Résumé en français : au Royaume-Uni comme en France, le gouvernement a relevé l'âge de la retraite. Mais la même mesure est présentée différemment dans les deux pays, suscitant des réactions bien différentes...

The UK is a very different country compared to France. In France the media talk about the government forcing employees to work longer in order to draw their state pension. In the UK, the Daily Telegraph begins a recent article saying the government “will make it illegal for companies to force staff to give up work at 65”.

In the UK, the picture that the media wishes to convey is of ‘wicked’ employers preventing diligent and dedicated employees from working beyond the age of 65, the inference being this is what they really want to do. In France, the idea is that most employees can’t wait to retire and that it is the ‘wicked’ government who is asking them to work beyond 60 years old.

The reality, of course, in both countries, is that employees in good, rewarding, well-paid jobs they enjoy, may indeed want to work when they are over 65 years of age; but it is likely that the vast majority of British employees, just like their French equivalents, want to retire as soon as possible, if their pension is generous enough to support them.

The brute reality is that while the French public sector complains loudly and bitterly that some workers, either side of a seemingly arbitrary date, will be asked to work another 2 years when the new pension laws are implemented, in the UK the state pension will begin to be awarded at the age of 66 for men – a full 10 years earlier than the 2036 date suggested by the previous Labour government. And in England there will be relatively weak and uncoordinated protests, if at all, most people expecting the Conservative/Liberal coalition government to pass this without much resistance.

After 2050, most people will be expected to work beyond 70 years old; and the same reasons are being given in the UK as in the French media, that life expectancy has increased. A UMP representative on TF1 said that when Mitterand introduced the idea of an age of retirement at 60 years old, people did not enjoy such long lives; now that people are living longer, it is entirely just that they should work longer. A logic that contradicts most of the apologists for new technology, in, for example, the 1970s, who said that computers etc, for all the difficulties they bring, would allow us to offload much repetitive and labourious work and to enjoy greater leisure for our creative and recreational activities.

There is good news for UK citizens in the government announcement. The British people are being promised more generous state pensions when they retire later, those pensions being linked to average earnings once again, after a time when the link between the two had been broken.

The logic of the UK government is maybe interesting in that it assumes that people would rather have money than time, and thus that they will accept working longer if the pension is larger.

The UK is often see as a more materialistic, mercantile country than France, one where “everything has its price,” including time.
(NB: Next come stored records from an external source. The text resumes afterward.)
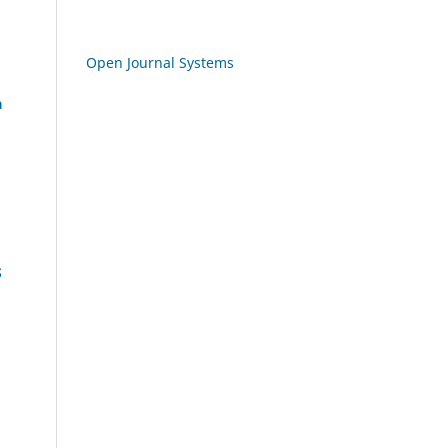
Open Journal Systems
a
S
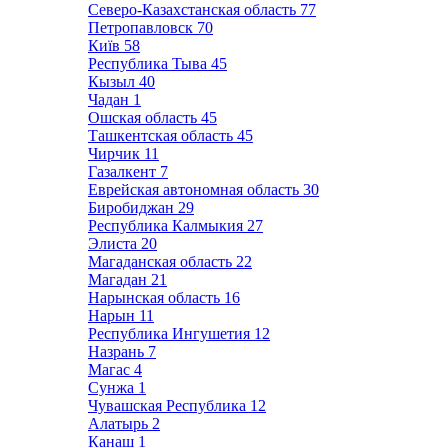
Северо-Казахстанская область
77
Петропавловск
70
Київ
58
Республика Тыва
45
Кызыл
40
Чадан
1
Ошская область
45
Ташкентская область
45
Чирчик
11
Газалкент
7
Еврейская автономная область
30
Биробиджан
29
Республика Калмыкия
27
Элиста
20
Магаданская область
22
Магадан
21
Нарынская область
16
Нарын
11
Республика Ингушетия
12
Назрань
7
Магас
4
Сунжа
1
Чувашская Республика
12
Алатырь
2
Канаш
1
Whereas France seems to value, at least in public discourse, the opportunity for retired people to enjoy the relaxed activities of old age, time with family and grandchildren, often in a pleasant setting, in the UK what is principally valued -again, in the sphere of the media-, is money. If you continue to earn until you drop you will not resent the time spent at work. Which is not everyone’s experience.

The average age a man dies in the UK is now 77.4 years old. Retirement at 65 will give the average English man 12.4 years of leisure. One hopes they enjoy it.